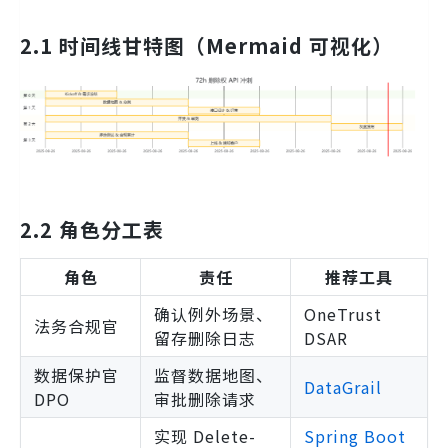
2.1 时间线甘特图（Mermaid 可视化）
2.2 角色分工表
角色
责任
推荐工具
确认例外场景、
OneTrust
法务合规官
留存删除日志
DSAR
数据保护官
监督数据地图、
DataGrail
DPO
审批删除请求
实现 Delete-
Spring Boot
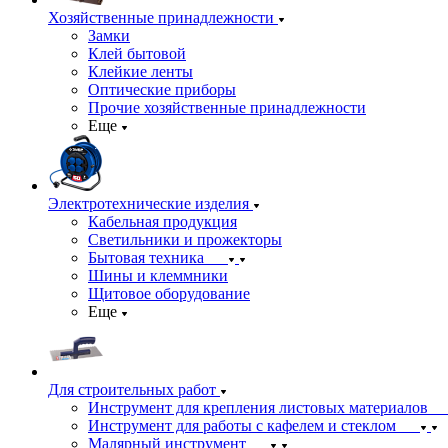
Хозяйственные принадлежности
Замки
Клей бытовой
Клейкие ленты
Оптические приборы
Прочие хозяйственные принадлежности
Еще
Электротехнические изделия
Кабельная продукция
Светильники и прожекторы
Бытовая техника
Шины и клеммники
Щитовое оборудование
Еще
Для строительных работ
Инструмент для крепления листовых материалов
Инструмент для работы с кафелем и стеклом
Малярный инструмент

====

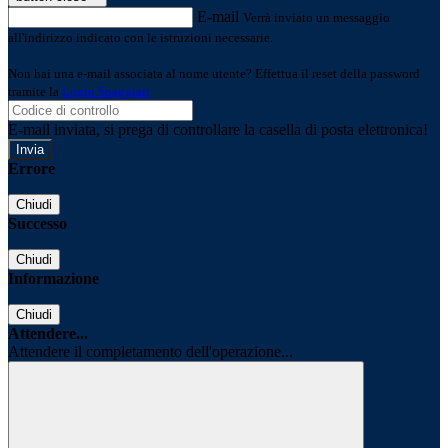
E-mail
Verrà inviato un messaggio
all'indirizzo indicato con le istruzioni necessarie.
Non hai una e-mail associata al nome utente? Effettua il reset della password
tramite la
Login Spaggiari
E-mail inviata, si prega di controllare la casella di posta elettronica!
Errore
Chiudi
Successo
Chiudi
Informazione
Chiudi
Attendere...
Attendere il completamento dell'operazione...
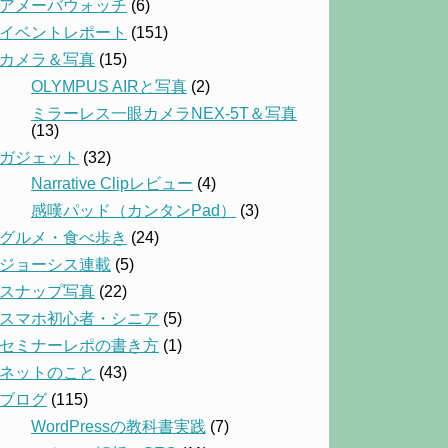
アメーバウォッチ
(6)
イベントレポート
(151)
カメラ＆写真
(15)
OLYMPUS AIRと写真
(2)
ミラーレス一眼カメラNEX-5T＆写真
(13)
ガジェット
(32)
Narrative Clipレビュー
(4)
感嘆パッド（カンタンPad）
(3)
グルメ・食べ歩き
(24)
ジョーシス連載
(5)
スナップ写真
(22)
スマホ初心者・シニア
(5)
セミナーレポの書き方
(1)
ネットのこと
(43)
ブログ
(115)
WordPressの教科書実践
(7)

====

→ **Required work**
Rewrite the lines of the records as a numbered list, leaving out blank lines, starting with the line containing "2.1 时间线甘特图（Mermaid 可视化）" and going on through the line containing "Spring Boot".

→ **Exercise answer**
1. 2.1 时间线甘特图（Mermaid 可视化）
2. 2.2 角色分工表
3. 角色
4. 责任
5. 推荐工具
6. 确认例外场景、
7. OneTrust
8. 法务合规官
9. 留存删除日志
10. DSAR
11. 数据保护官
12. 监督数据地图、
13. DataGrail
14. DPO
15. 审批删除请求
16. 实现 Delete-
17. Spring Boot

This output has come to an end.